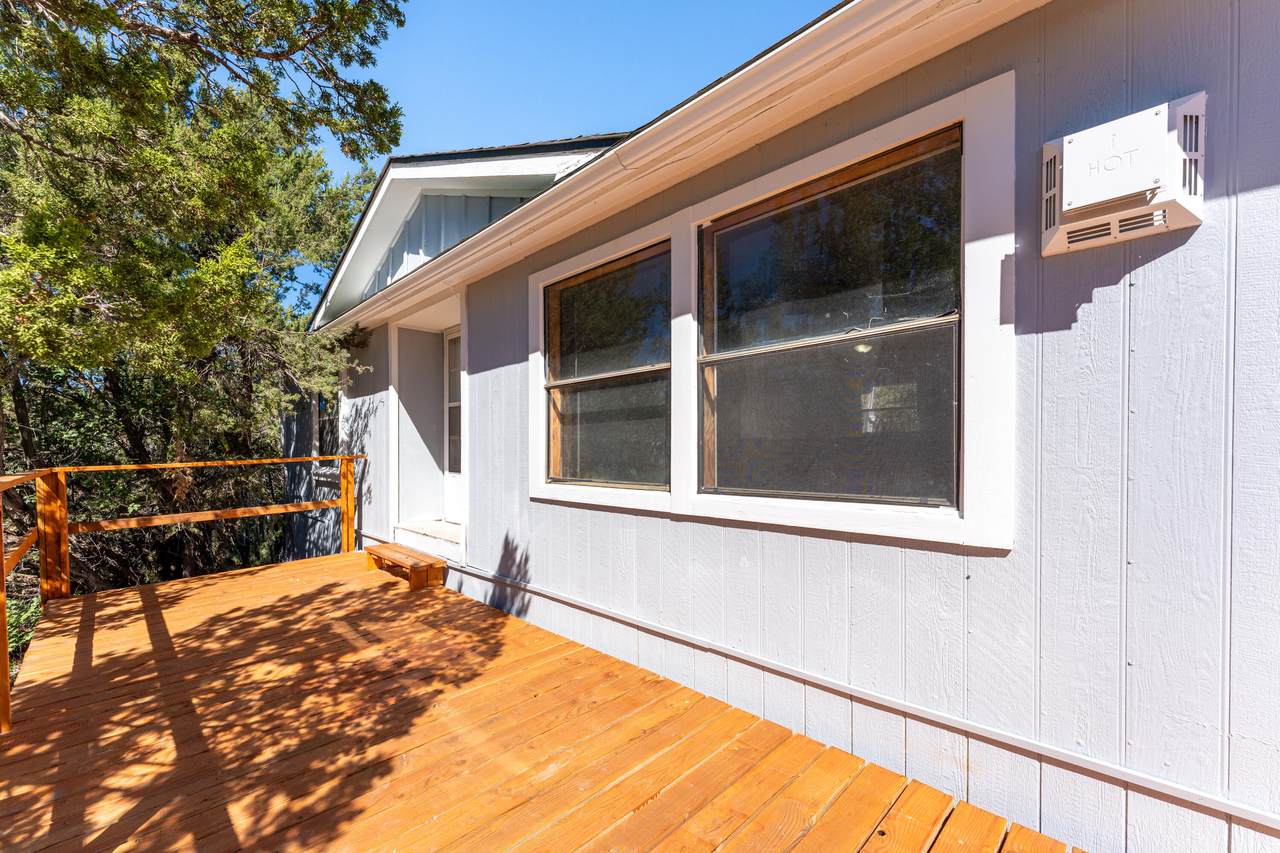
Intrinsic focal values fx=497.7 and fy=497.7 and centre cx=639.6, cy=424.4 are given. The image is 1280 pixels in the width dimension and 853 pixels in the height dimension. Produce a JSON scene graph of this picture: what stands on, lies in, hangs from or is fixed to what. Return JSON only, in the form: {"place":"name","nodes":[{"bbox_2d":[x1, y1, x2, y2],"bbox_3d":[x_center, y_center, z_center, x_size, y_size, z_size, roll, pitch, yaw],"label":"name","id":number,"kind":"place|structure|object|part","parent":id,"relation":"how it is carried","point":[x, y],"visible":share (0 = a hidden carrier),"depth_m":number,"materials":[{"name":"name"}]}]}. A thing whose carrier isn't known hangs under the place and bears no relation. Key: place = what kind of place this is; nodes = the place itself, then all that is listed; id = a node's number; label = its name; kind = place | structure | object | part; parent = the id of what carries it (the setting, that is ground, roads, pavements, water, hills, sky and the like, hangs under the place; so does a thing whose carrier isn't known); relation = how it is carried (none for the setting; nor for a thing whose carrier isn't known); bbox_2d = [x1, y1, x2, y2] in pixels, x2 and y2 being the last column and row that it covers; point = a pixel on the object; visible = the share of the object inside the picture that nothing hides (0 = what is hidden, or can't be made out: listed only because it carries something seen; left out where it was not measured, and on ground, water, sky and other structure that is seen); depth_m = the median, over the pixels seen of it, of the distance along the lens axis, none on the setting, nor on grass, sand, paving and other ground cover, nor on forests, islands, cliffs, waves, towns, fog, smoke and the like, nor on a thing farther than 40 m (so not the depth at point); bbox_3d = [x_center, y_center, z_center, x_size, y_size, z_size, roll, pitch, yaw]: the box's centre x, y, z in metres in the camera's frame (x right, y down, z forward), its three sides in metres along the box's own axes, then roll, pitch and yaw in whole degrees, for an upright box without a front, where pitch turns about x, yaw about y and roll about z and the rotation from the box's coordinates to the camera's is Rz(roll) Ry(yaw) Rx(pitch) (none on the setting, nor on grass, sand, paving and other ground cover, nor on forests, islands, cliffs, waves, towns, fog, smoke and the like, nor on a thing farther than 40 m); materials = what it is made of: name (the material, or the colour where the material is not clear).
{"place":"outdoors","nodes":[
{"label":"outdoors","id":0,"kind":"place"},
{"bbox_2d":[0,551,1080,852],"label":"wooden deck","id":1,"kind":"structure","parent":0,"point":[261,573],"materials":[{"name":"brown wood"}]},
{"bbox_2d":[0,454,364,732],"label":"wooden railing","id":2,"kind":"object","parent":1,"relation":"on","point":[1,548],"visible":0.95,"depth_m":3.94,"materials":[{"name":"brown wood"}]},
{"bbox_2d":[363,543,446,590],"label":"wooden step","id":3,"kind":"structure","parent":1,"relation":"on","point":[387,548],"depth_m":4.54,"materials":[{"name":"brown wood"}]},
{"bbox_2d":[281,0,838,314],"label":"sky","id":4,"kind":"structure","parent":0,"point":[579,6],"materials":[{"name":"blue"}]},
{"bbox_2d":[284,0,1279,850],"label":"house","id":5,"kind":"structure","parent":0,"point":[1093,304],"depth_m":1.70,"materials":[{"name":"paint"}]},
{"bbox_2d":[309,388,341,483],"bbox_3d":[-4.238,-0.029,6.828,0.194,1.390,1.371,-1,1,-45],"label":"window","id":6,"kind":"structure","parent":5,"relation":"in","point":[326,426],"depth_m":6.90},
{"bbox_2d":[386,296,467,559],"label":"door frame","id":7,"kind":"object","parent":5,"relation":"in","point":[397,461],"visible":0.61,"depth_m":5.62,"materials":[{"name":"white paint"}]},
{"bbox_2d":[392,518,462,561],"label":"door step","id":8,"kind":"structure","parent":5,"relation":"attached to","point":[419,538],"depth_m":5.25,"materials":[{"name":"white paint"}]},
{"bbox_2d":[443,325,462,523],"bbox_3d":[-1.843,0.071,5.412,0.145,2.198,1.208,-1,1,-45],"label":"door","id":9,"kind":"structure","parent":5,"relation":"in","point":[452,336],"depth_m":5.69,"materials":[{"name":"white paint"}]},
{"bbox_2d":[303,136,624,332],"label":"gable","id":10,"kind":"structure","parent":5,"relation":"on","point":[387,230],"depth_m":5.11,"materials":[{"name":"white paint"}]},
{"bbox_2d":[541,242,671,491],"bbox_3d":[-0.201,-0.291,3.071,0.159,1.428,1.162,-1,1,-45],"label":"window","id":11,"kind":"structure","parent":5,"relation":"in","point":[554,381],"depth_m":3.05,"materials":[{"name":"glass"}]},
{"bbox_2d":[318,0,1043,342],"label":"roof gutter","id":12,"kind":"object","parent":5,"relation":"attached to","point":[554,190],"visible":0.95,"depth_m":2.15,"materials":[{"name":"white metal"}]},
{"bbox_2d":[697,126,964,515],"bbox_3d":[0.748,-0.328,2.113,0.137,1.389,1.162,-1,1,-45],"label":"window","id":13,"kind":"structure","parent":5,"relation":"in","point":[707,227],"depth_m":2.04,"materials":[{"name":"glass"}]},
{"bbox_2d":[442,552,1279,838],"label":"wall trim","id":14,"kind":"structure","parent":5,"relation":"attached to","point":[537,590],"depth_m":1.87,"materials":[{"name":"white paint"}]},
{"bbox_2d":[1042,93,1205,258],"bbox_3d":[1.376,-0.698,1.433,0.180,0.344,0.377,-1,1,-45],"label":"vent cover","id":15,"kind":"object","parent":5,"relation":"attached to","point":[1118,195],"visible":0.98,"depth_m":1.37,"materials":[{"name":"white metal"}]},
{"label":"panel","id":16,"kind":"part","parent":15,"relation":"part of","materials":[{"name":"white metal"}]},
{"label":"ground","id":17,"kind":"structure","parent":0},
{"bbox_2d":[7,591,40,667],"bbox_3d":[-5.752,1.912,4.136,1.340,0.766,1.591,-1,1,-45],"label":"shrub","id":18,"kind":"object","parent":17,"relation":"on","point":[11,630],"visible":0.3,"depth_m":4.44,"materials":[{"name":"green plant"}]},
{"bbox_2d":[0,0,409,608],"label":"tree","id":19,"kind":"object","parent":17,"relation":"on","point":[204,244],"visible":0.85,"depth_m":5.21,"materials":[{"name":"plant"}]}
]}

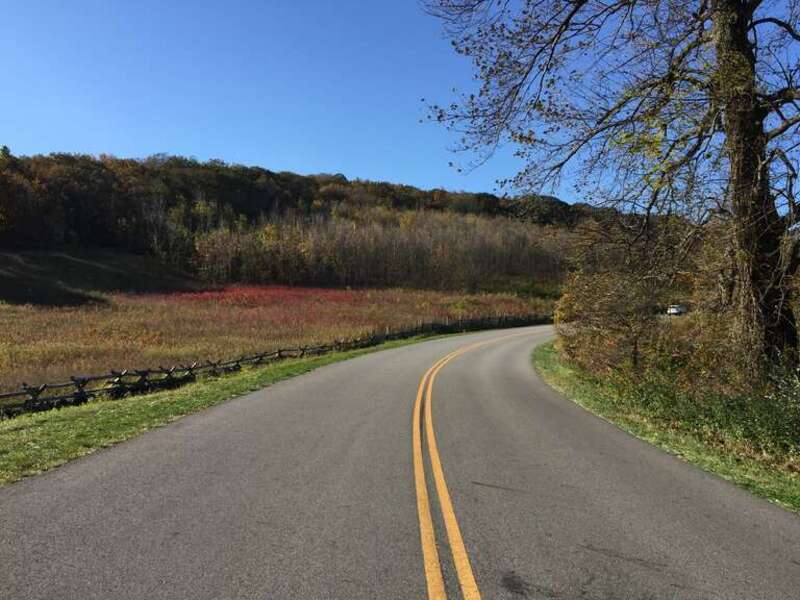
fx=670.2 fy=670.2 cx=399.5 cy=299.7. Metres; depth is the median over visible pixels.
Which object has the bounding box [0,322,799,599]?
road
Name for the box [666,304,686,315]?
car
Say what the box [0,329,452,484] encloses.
grass verge
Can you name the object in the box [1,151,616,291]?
wooded hill
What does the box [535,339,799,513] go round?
grass verge
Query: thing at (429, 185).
sky
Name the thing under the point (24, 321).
field
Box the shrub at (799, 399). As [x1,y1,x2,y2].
[759,358,799,459]
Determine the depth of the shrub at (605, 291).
15.05 m
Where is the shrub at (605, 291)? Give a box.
[553,224,677,374]
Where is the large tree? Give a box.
[417,0,799,373]
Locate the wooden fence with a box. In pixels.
[0,312,544,413]
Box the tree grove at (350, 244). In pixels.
[190,207,568,291]
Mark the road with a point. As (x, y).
(623, 520)
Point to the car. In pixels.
(673, 310)
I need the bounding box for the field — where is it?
[0,284,556,401]
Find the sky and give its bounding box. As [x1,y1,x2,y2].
[0,0,799,208]
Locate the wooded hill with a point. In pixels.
(308, 180)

**ASSIGNMENT:** The data must be reproduced exactly, and no picture may appear in the copy.

**RESPONSE:**
Intrinsic focal values fx=497.7 and fy=497.7 and centre cx=639.6, cy=424.4 are given. The image is 1280 pixels in the width dimension and 853 pixels in the height dimension. Produce a JSON scene graph of this picture: what stands on, lies in, hangs from or is fixed to what. Return JSON only, in the form: {"place":"name","nodes":[{"bbox_2d":[x1, y1, x2, y2],"bbox_3d":[x_center, y_center, z_center, x_size, y_size, z_size, roll, pitch, yaw],"label":"name","id":number,"kind":"place|structure|object|part","parent":id,"relation":"how it is carried","point":[x, y],"visible":share (0 = a hidden carrier),"depth_m":number,"materials":[{"name":"name"}]}]}. A thing whose carrier isn't known hangs under the place and bears no relation. Key: place = what kind of place this is; nodes = the place itself, then all that is listed; id = a node's number; label = its name; kind = place | structure | object | part; parent = the id of what carries it (the setting, that is ground, roads, pavements, water, hills, sky and the like, hangs under the place; so does a thing whose carrier isn't known); relation = how it is carried (none for the setting; nor for a thing whose carrier isn't known); bbox_2d = [x1, y1, x2, y2] in pixels, x2 and y2 being the last column and row that it covers; point = a pixel on the object; visible = the share of the object inside the picture that nothing hides (0 = what is hidden, or can't be made out: listed only because it carries something seen; left out where it was not measured, and on ground, water, sky and other structure that is seen); depth_m = the median, over the pixels seen of it, of the distance along the lens axis, none on the setting, nor on grass, sand, paving and other ground cover, nor on forests, islands, cliffs, waves, towns, fog, smoke and the like, nor on a thing farther than 40 m (so not the depth at point); bbox_3d = [x_center, y_center, z_center, x_size, y_size, z_size, roll, pitch, yaw]: the box's centre x, y, z in metres in the camera's frame (x right, y down, z forward), its three sides in metres along the box's own axes, then roll, pitch and yaw in whole degrees, for an upright box without a front, where pitch turns about x, yaw about y and roll about z and the rotation from the box's coordinates to the camera's is Rz(roll) Ry(yaw) Rx(pitch) (none on the setting, nor on grass, sand, paving and other ground cover, nor on forests, islands, cliffs, waves, towns, fog, smoke and the like, nor on a thing farther than 40 m); materials = what it is made of: name (the material, or the colour where the material is not clear).
{"place":"outdoors","nodes":[
{"label":"outdoors","id":0,"kind":"place"},
{"bbox_2d":[0,551,1080,852],"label":"wooden deck","id":1,"kind":"structure","parent":0,"point":[261,573],"materials":[{"name":"brown wood"}]},
{"bbox_2d":[0,454,364,732],"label":"wooden railing","id":2,"kind":"object","parent":1,"relation":"on","point":[1,548],"visible":0.95,"depth_m":3.94,"materials":[{"name":"brown wood"}]},
{"bbox_2d":[363,543,446,590],"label":"wooden step","id":3,"kind":"structure","parent":1,"relation":"on","point":[387,548],"depth_m":4.54,"materials":[{"name":"brown wood"}]},
{"bbox_2d":[281,0,838,314],"label":"sky","id":4,"kind":"structure","parent":0,"point":[579,6],"materials":[{"name":"blue"}]},
{"bbox_2d":[284,0,1279,850],"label":"house","id":5,"kind":"structure","parent":0,"point":[1093,304],"depth_m":1.70,"materials":[{"name":"paint"}]},
{"bbox_2d":[309,388,341,483],"bbox_3d":[-4.238,-0.029,6.828,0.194,1.390,1.371,-1,1,-45],"label":"window","id":6,"kind":"structure","parent":5,"relation":"in","point":[326,426],"depth_m":6.90},
{"bbox_2d":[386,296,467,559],"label":"door frame","id":7,"kind":"object","parent":5,"relation":"in","point":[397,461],"visible":0.61,"depth_m":5.62,"materials":[{"name":"white paint"}]},
{"bbox_2d":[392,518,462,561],"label":"door step","id":8,"kind":"structure","parent":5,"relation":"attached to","point":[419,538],"depth_m":5.25,"materials":[{"name":"white paint"}]},
{"bbox_2d":[443,325,462,523],"bbox_3d":[-1.843,0.071,5.412,0.145,2.198,1.208,-1,1,-45],"label":"door","id":9,"kind":"structure","parent":5,"relation":"in","point":[452,336],"depth_m":5.69,"materials":[{"name":"white paint"}]},
{"bbox_2d":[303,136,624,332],"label":"gable","id":10,"kind":"structure","parent":5,"relation":"on","point":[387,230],"depth_m":5.11,"materials":[{"name":"white paint"}]},
{"bbox_2d":[541,242,671,491],"bbox_3d":[-0.201,-0.291,3.071,0.159,1.428,1.162,-1,1,-45],"label":"window","id":11,"kind":"structure","parent":5,"relation":"in","point":[554,381],"depth_m":3.05,"materials":[{"name":"glass"}]},
{"bbox_2d":[318,0,1043,342],"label":"roof gutter","id":12,"kind":"object","parent":5,"relation":"attached to","point":[554,190],"visible":0.95,"depth_m":2.15,"materials":[{"name":"white metal"}]},
{"bbox_2d":[697,126,964,515],"bbox_3d":[0.748,-0.328,2.113,0.137,1.389,1.162,-1,1,-45],"label":"window","id":13,"kind":"structure","parent":5,"relation":"in","point":[707,227],"depth_m":2.04,"materials":[{"name":"glass"}]},
{"bbox_2d":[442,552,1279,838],"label":"wall trim","id":14,"kind":"structure","parent":5,"relation":"attached to","point":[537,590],"depth_m":1.87,"materials":[{"name":"white paint"}]},
{"bbox_2d":[1042,93,1205,258],"bbox_3d":[1.376,-0.698,1.433,0.180,0.344,0.377,-1,1,-45],"label":"vent cover","id":15,"kind":"object","parent":5,"relation":"attached to","point":[1118,195],"visible":0.98,"depth_m":1.37,"materials":[{"name":"white metal"}]},
{"label":"panel","id":16,"kind":"part","parent":15,"relation":"part of","materials":[{"name":"white metal"}]},
{"label":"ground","id":17,"kind":"structure","parent":0},
{"bbox_2d":[7,591,40,667],"bbox_3d":[-5.752,1.912,4.136,1.340,0.766,1.591,-1,1,-45],"label":"shrub","id":18,"kind":"object","parent":17,"relation":"on","point":[11,630],"visible":0.3,"depth_m":4.44,"materials":[{"name":"green plant"}]},
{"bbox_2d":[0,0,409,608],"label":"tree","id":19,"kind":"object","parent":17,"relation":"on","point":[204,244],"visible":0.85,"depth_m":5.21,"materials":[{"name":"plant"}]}
]}

fx=670.2 fy=670.2 cx=399.5 cy=299.7. Metres; depth is the median over visible pixels.
Which object has the bounding box [0,322,799,599]?
road
Name for the box [666,304,686,315]?
car
Say what the box [0,329,452,484] encloses.
grass verge
Can you name the object in the box [1,151,616,291]?
wooded hill
What does the box [535,339,799,513] go round?
grass verge
Query: thing at (429, 185).
sky
Name the thing under the point (24, 321).
field
Box the shrub at (799, 399). As [x1,y1,x2,y2].
[759,358,799,459]
Determine the depth of the shrub at (605, 291).
15.05 m
Where is the shrub at (605, 291)? Give a box.
[553,224,677,374]
Where is the large tree? Give a box.
[417,0,799,373]
Locate the wooden fence with a box. In pixels.
[0,312,544,413]
Box the tree grove at (350, 244). In pixels.
[190,207,568,291]
Mark the road with a point. As (x, y).
(623, 520)
Point to the car. In pixels.
(673, 310)
I need the bounding box for the field — where is it?
[0,284,556,401]
Find the sky and give its bounding box. As [x1,y1,x2,y2].
[0,0,799,208]
Locate the wooded hill with a point. In pixels.
(308, 180)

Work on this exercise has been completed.